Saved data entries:

------------------------------------------------------------

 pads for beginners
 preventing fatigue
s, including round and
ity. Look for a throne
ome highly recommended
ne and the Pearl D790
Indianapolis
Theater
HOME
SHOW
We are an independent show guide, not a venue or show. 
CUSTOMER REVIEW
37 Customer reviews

------------------------------------------------------------

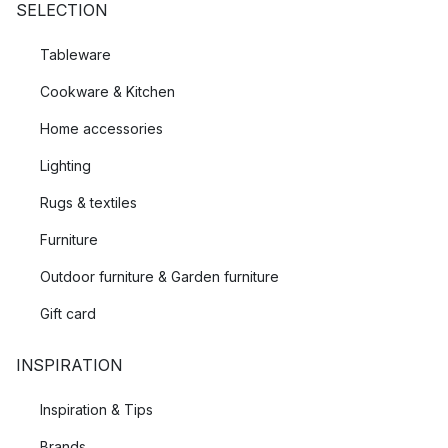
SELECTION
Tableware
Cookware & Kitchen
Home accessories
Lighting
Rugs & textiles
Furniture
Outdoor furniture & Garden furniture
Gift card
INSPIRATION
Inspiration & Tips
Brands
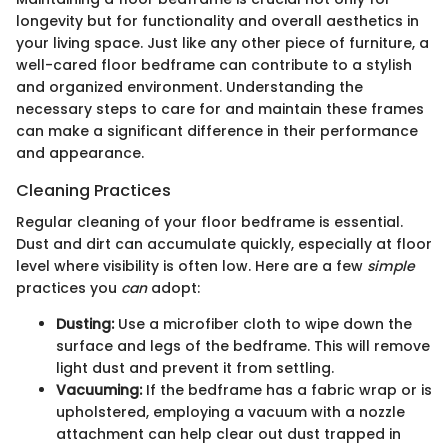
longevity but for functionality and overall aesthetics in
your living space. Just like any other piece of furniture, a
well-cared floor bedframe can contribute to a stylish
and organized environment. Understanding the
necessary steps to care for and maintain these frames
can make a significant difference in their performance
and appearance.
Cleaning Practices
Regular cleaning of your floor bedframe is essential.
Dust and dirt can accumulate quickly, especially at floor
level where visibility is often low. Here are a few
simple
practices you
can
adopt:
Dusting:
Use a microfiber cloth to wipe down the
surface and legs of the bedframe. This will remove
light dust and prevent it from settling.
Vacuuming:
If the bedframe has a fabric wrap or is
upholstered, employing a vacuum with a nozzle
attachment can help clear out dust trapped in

------------------------------------------------------------

Using the records above, list each line that includes "your".

EXERCISE SOLUTION:
your living space. Just like any other piece of furniture, a
Regular cleaning of your floor bedframe is essential.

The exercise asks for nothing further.